"It's been one heck of a July so far. I hope it will continue like that." These were France defender Samuel Umtiti's parting words prior to leaving the Stade Velodrome this Thursday, 7 July, following a "heck of a" performance against Germany. It has certainly been an unforgettable last week or so for the Yaounde (Cameroon) native, who in the space of just eight days won his first Les Bleus cap against Iceland, signed for Barcelona – one of the biggest clubs in the world – and played a significant part in his national team qualifying for the UEFA European Championship final on home soil.
"I'm taking it in my stride. I won't let it get to my head," said the former Lyon player when asked to take stock of this whirlwind sequence of events. "I don't tend to get carried away with things. I live from day to day. I'm making the most of what's happening because I honestly didn't think I'd be here today," he added with a broad smile.
If the centre-back did not see this coming, few other people could have either. Just a few weeks ago, he was not even in Didier Deschamps' squad for the EURO, having been named instead on the standby list. However, injuries to Raphael Varane and Jeremy Mathieu, coupled with Mamadou Sakho's off-the-pitch issues, opened the door to Umtiti, although he was still some way off a starting spot. Yet the Lyon academy graduate's prospects took another turn for the better when Adil Rami picked up a suspension and, with Eliaquim Mangala out of form, Umtiti found himself catapulted into the line-up alongside the ever-present Laurent Koscielny for the quarter-final meeting with Iceland.
Thrown in at the deep end, Umtiti more than held his own. "Many were surprised to see him start in the heart of defence against Iceland and there were some mixed feelings about his first outing, but earning your first cap in such an important match is easier said than done. I think he did a very sound job, without taking risks or overcomplicating things, and hardly making any mistakes," the former goalkeeper Joel Bats – a EURO 1984 winner with France – told FIFA.com.

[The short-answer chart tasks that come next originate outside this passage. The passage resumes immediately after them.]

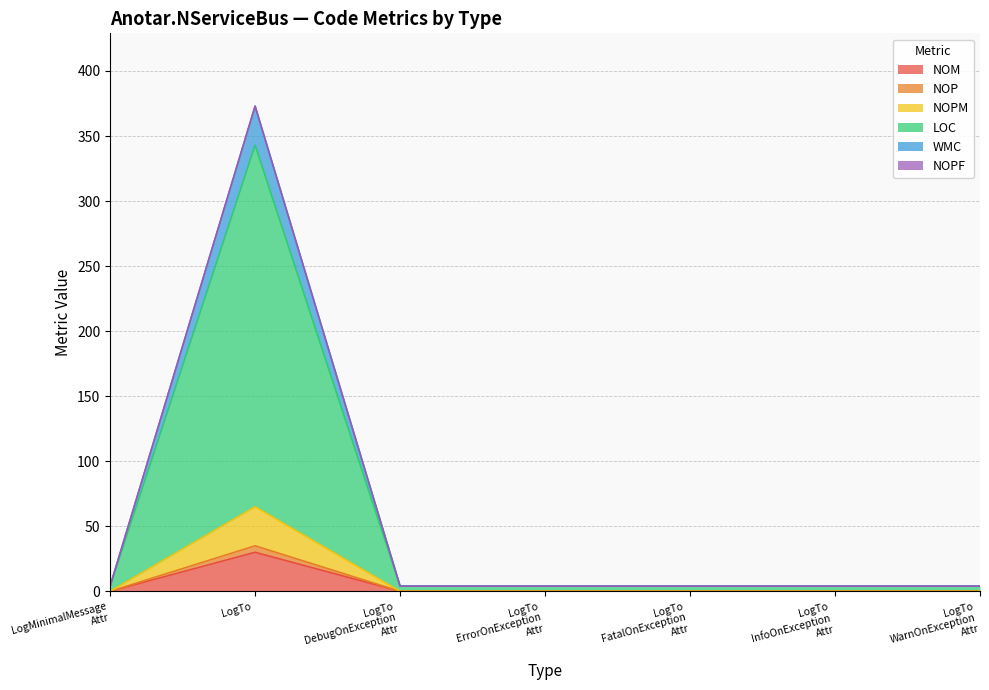

True or false: WMC and NOM cross at least once.

False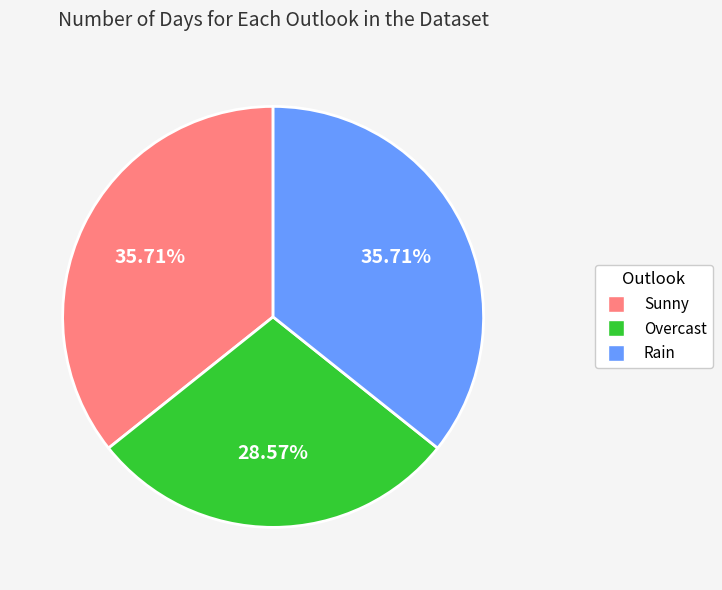

What is the ratio of the value at Overcast to the value at Sunny?

0.8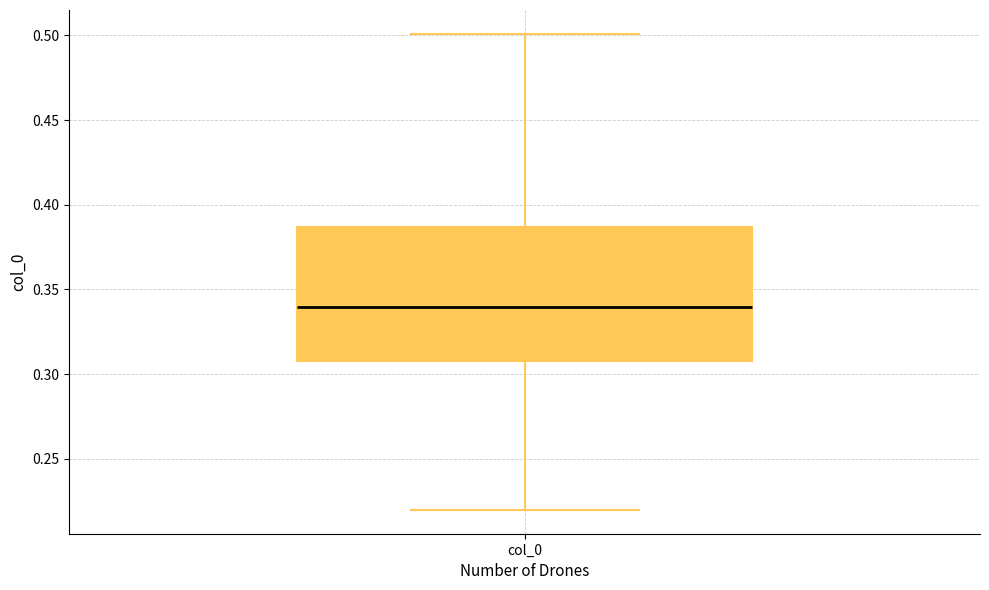

Transcribe this box plot: give where the median line is, the range the box spans, and where the two whiskers end, as read against the y-axis. The values are not printed on the chart, so give them approximately, as read against the axis.

median 0.340, box 0.310 to 0.385, whiskers 0.220 to 0.500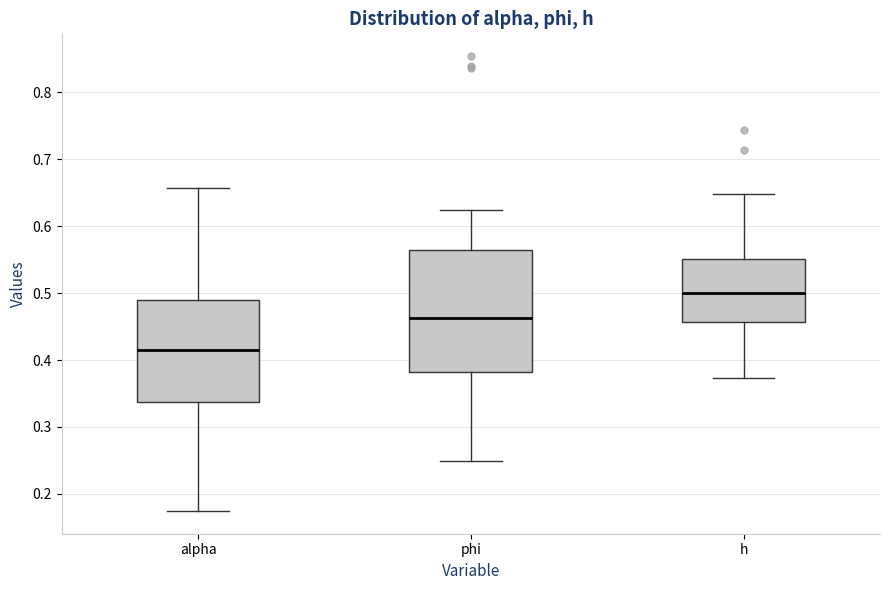

Reading left to right, transcribe this box plot: for each box, give where its median line is, the range the box spans, and where its two whiskers end, as read against the y-axis. The values are not printed on the chart, so give them approximately, as read against the axis.

alpha: median 0.41, box 0.34 to 0.49, whiskers 0.17 to 0.66
phi: median 0.46, box 0.38 to 0.56, whiskers 0.25 to 0.62
h: median 0.50, box 0.46 to 0.55, whiskers 0.37 to 0.65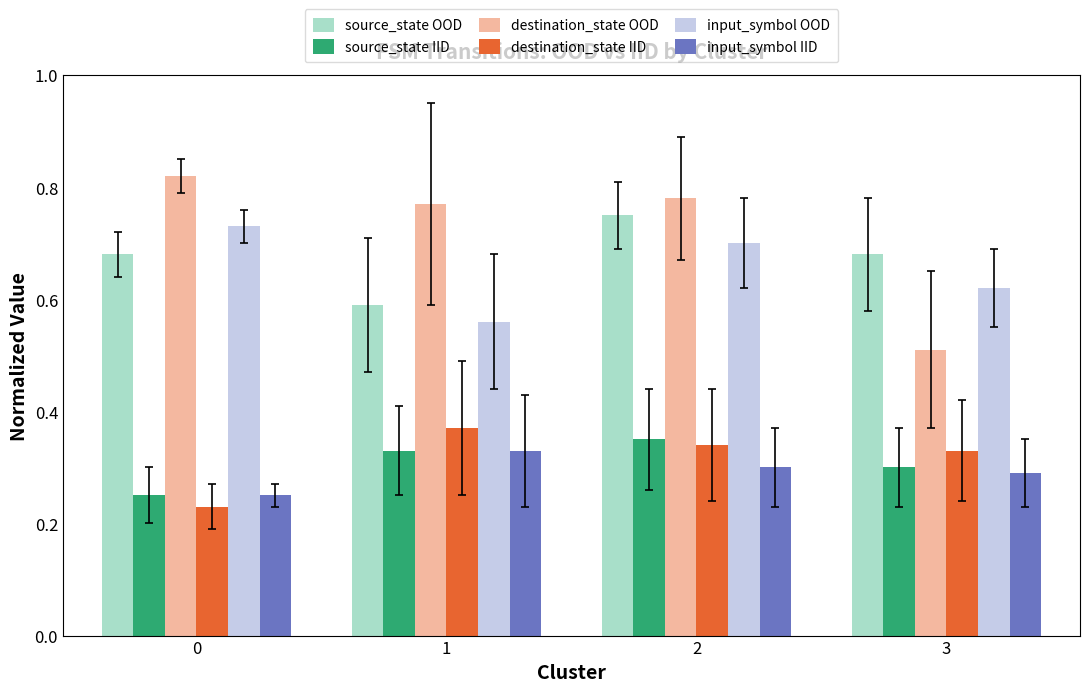

What is the sum of all destination_state OOD values?

2.9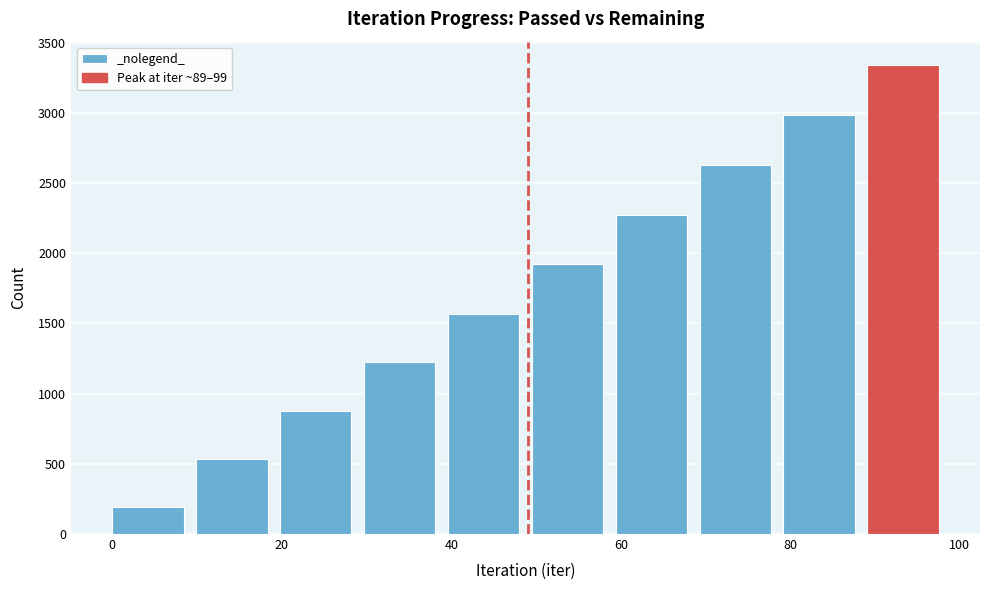

What is the height of the bar covering 90 to 100 on the x-axis? Neither the bar edges nor the heights are printed on the chart, so give them approximately, as read against the axes.

3350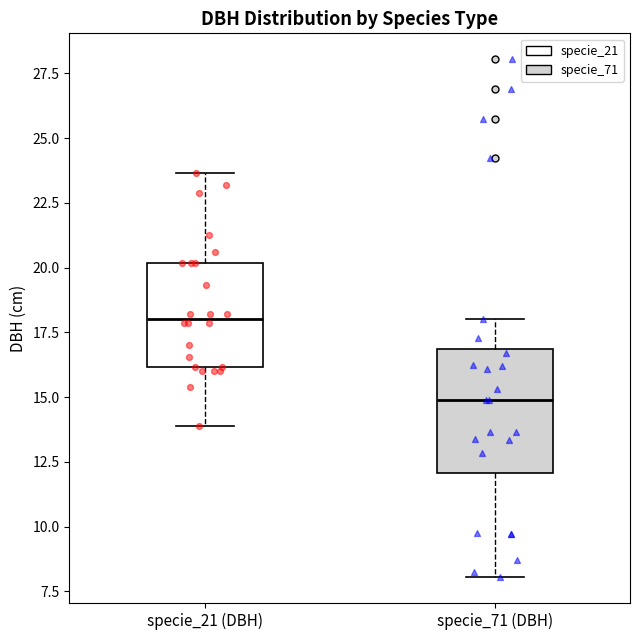

Which box is the tallest, from its lower edge to its upper edge?

specie_71 (DBH)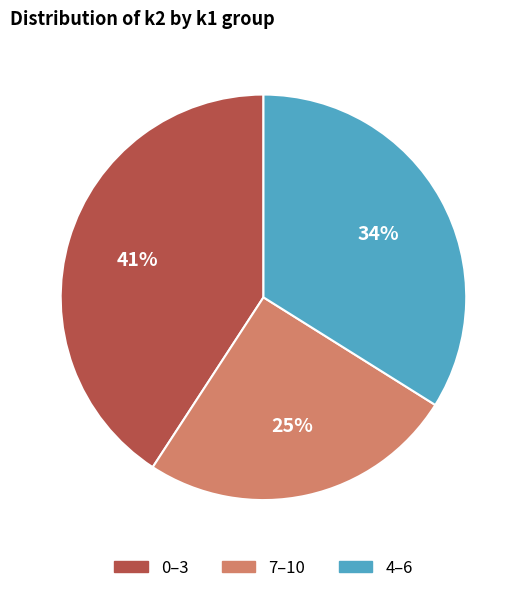

How many segments does this pie chart have?

3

As a member of the backroom staff at Lyon, Bats has quite literally seen Umtiti grow up. After all, before agreeing to move to Barça, the central defender had spent his entire career at L'OL, rising all the way through the youth ranks before bursting into the first team as a youngster. By the age of 19, the 5'11 (1.81m) stopper – who arrived in France aged two and joined the club as an eight-year-old – had already won the French Cup and started in the UEFA Champions League.
Sam, as he is nicknamed, has been on a similar journey on the international stage, although it took him a little longer to make the breakthrough at the highest level. After representing France at every age group and tasting FIFA U-20 World Cup Turkey 2013 glory alongside Paul Pogba, he got his first senior call-up as recently as this May. Having slotted in seamlessly against Iceland, as evidenced by his 100 per cent pass completion rate, he followed that up with a similarly impressive display against world champions Germany. As Bats put it, "That second match showed that he is very mature for his age. It was a perfect performance in my opinion. He rose to the occasion and was on a par with his team-mates."
"I felt good, it's as simple as that. I tried to stay calm once again and to play to my strengths, as I've learnt to do in club football. You have to up your game in these sorts of matches and it forced me to step it up a few notches. Playing alongside these players isn't difficult – you adapt easily," Umtiti himself said after the Germany encounter. "As the match wore on, I felt better and better. That said, a EURO semi-final isn't easy as second appearances go."
They say that good things come in threes and in all likelihood Umtiti will be trotting out in a Les Bleus shirt for the third time in none other than the European Championship final, against a Portugal side spearheaded by Cristiano Ronaldo, whom he can look forward to locking horns with again in La Liga next season. First, though, he has a lofty target in his sights: helping France to capture their third major trophy on home turf, after the aforementioned EURO 1984 and the 1998 FIFA World Cup™. If he succeeds, it will truly put the seal on a jubilant start to July for the young defender.